Downbeat exclaimed, “The once hard- living maverick sings with deep knowledge of the dark and light sides of human experience, running his emotional engine at full-throttle while sustaining the crucial ambivalence of the blues… Earle’s ace band, the Dukes, plays for keeps.”
London’s Express & Star gushed, “It’s like Robert Johnson meets Johnny Cash – and it’s a truly stunning work.”
Rolling Stone described Terraplane “down-home Texas blues party.”
At the Sheridan Opera House, Steve Earle performs solo.
Below is a track from Terraplane:
About the new SHOW Bar:
The SHOW Bar features beer on tap, an authentic Brunswick-style bar from the late-1800s, antique tin ceiling tiles, original theater seats from the upstairs theater and fixtures to match the 103-year-old venue’s historic nature.
The project also included an Americans with Disabilities Act compliant lift at the entrance and ADA compliant bathrooms adjacent to the bar. Extensive electrical and ventilation updates were also incorporated in the old building.
After Tuesday’s Grand Opening, the SHOW Bar will be open before, during and after concerts events in the theater upstairs, and will also be open for smaller events such as singer-songwriters in the bar only.
The Sheridan Arts Foundation, the non-profit that owns and operates the historic Sheridan Opera House, hopes to see increased revenue and offer a larger variety of entertainment to the public.
“We’re excited to offer a new gathering space to the community with the SHOW Bar,” said SAF executive director Ronnie Palamar. “The bar will be available for rent with out without the use of the upstairs theater.”
The Opera House SHOW Bar was built by Osborne Builders and designed by Sefra Maples Interior Design and Consulting and architectural consulting with Peter Lundeen of FUSE architecture + interior.

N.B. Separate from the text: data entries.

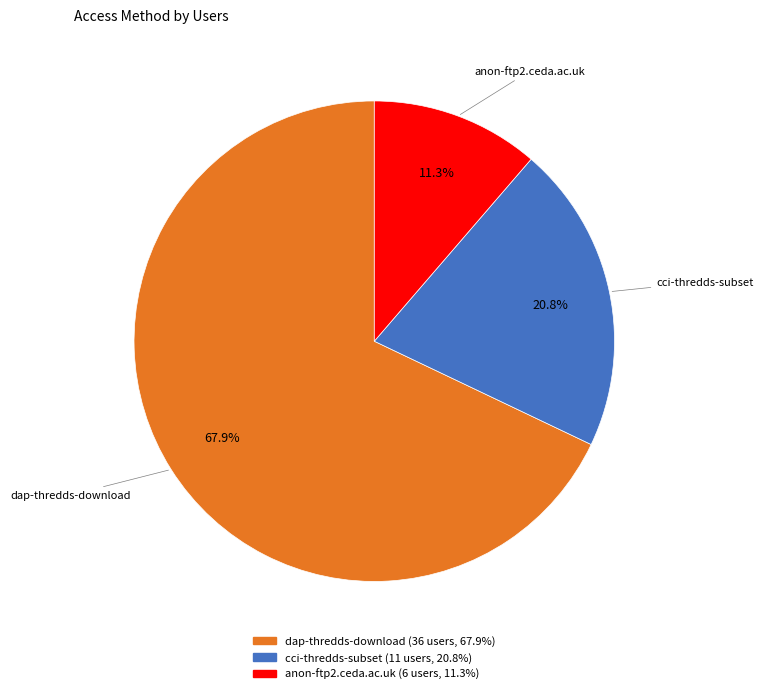

Which has a higher value, cci-thredds-subset or dap-thredds-download?

dap-thredds-download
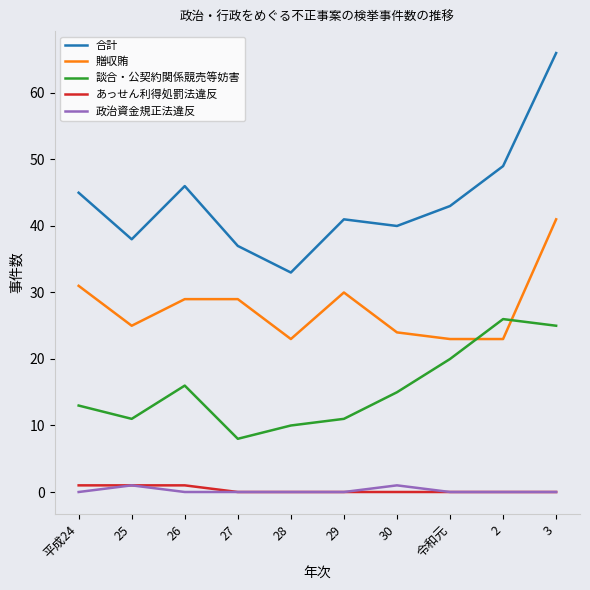

Which series has the largest total across all categories?

合計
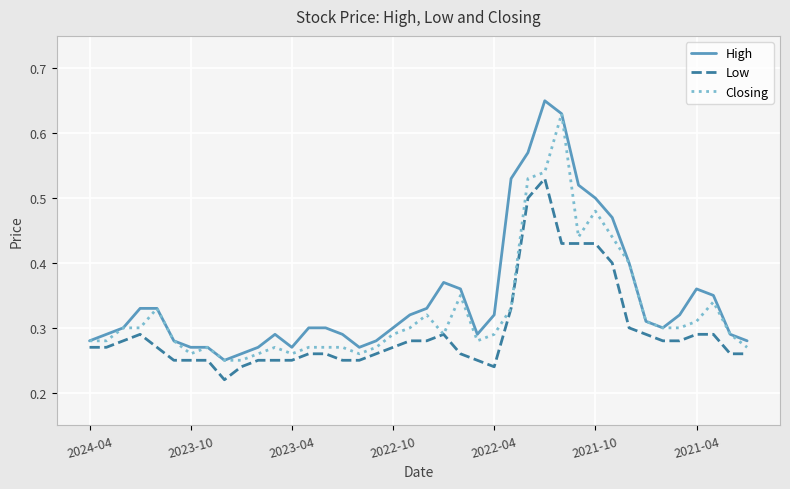

List the series in order of their overall mean, highest first.

High, Closing, Low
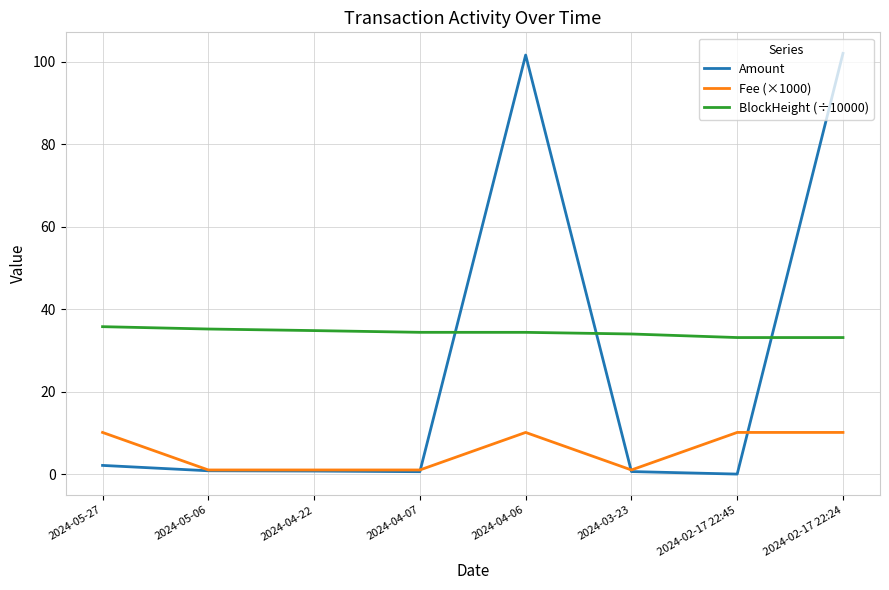

Which series has the largest range (max minus min)?

Amount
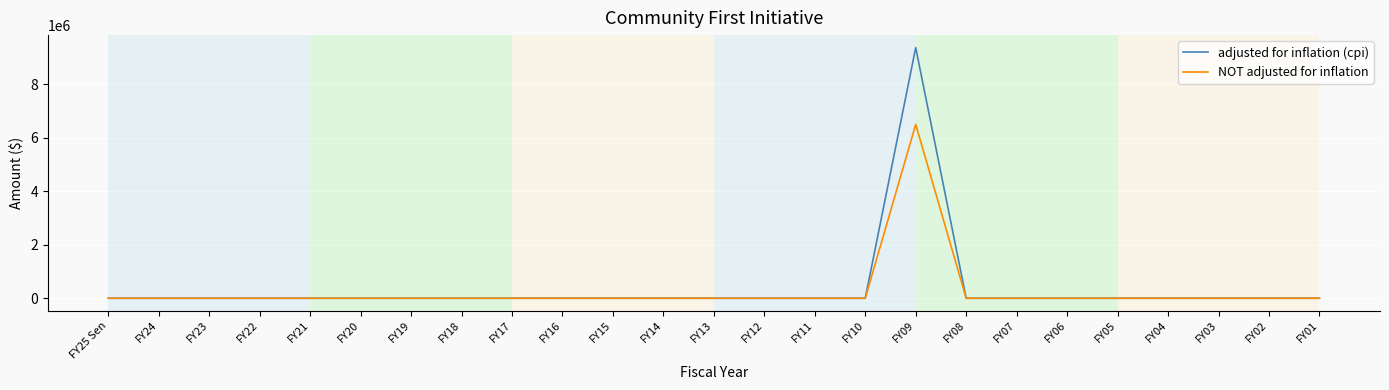

Rank the series by their maximum value, from highest to lowest.

adjusted for inflation (cpi), NOT adjusted for inflation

Michael Osborne, the owner of Osborne Builders, explained that the space will be more than just another bar in Telluride. “It’s set up specifically for the Opera House,” he said. “It’s a quaint little setting.”
The SOH’s previous bar, the Vaudeville Bar, was tucked away on the third floor of the building and only open during theater events. The space the new bar now occupies, which is to the left of the first floor box office, was referred to as the Gallery Room and used infrequently as rehearsal space, meetings, dance classes, and rentals.
“The Gallery Room was perhaps the most under-utilized space in the town of Telluride given its prime location and size,” said Arts Foundation President Steve Palamar, who spearheaded the project along with the SAF board of directors.
“Upon purchase or pick-up of tickets, guests can either move directly into the new bar for a drink, or proceed upstairs for seating,” he said. “After performances, they can also go to our bar for a nightcap rather than going to another establishment down the street.”
The project required approval from the Town of Telluride’s Historical Architectural Review Commission, which is unusual because HARC historically has only reviewed exterior projects, but due to the Sheridan Opera House’s historic nature, the interior project required approval as well.
“This improvement is a continuation of our efforts to provide the Telluride community with a truly outstanding historic venue,” Palamar added.
To learn more about renting the Sheridan Opera House SHOW Bar please visit sheridanoperahouse.com.
The Sheridan Arts Foundation was founded in 1991 as a 501(c)(3) non-profit organization to restore and preserve the historic Sheridan Opera House, Telluride’s Crown Jewel, built in 1913. Since the SAF’s inception, the foundation has worked tirelessly to restore the Sheridan Opera House including redoing the theater’s historic stencils, addressing safety issues in the aging building, restoring the theater’s original maple flooring and most recently, building a new entry way to replicate the building’s original entry structure.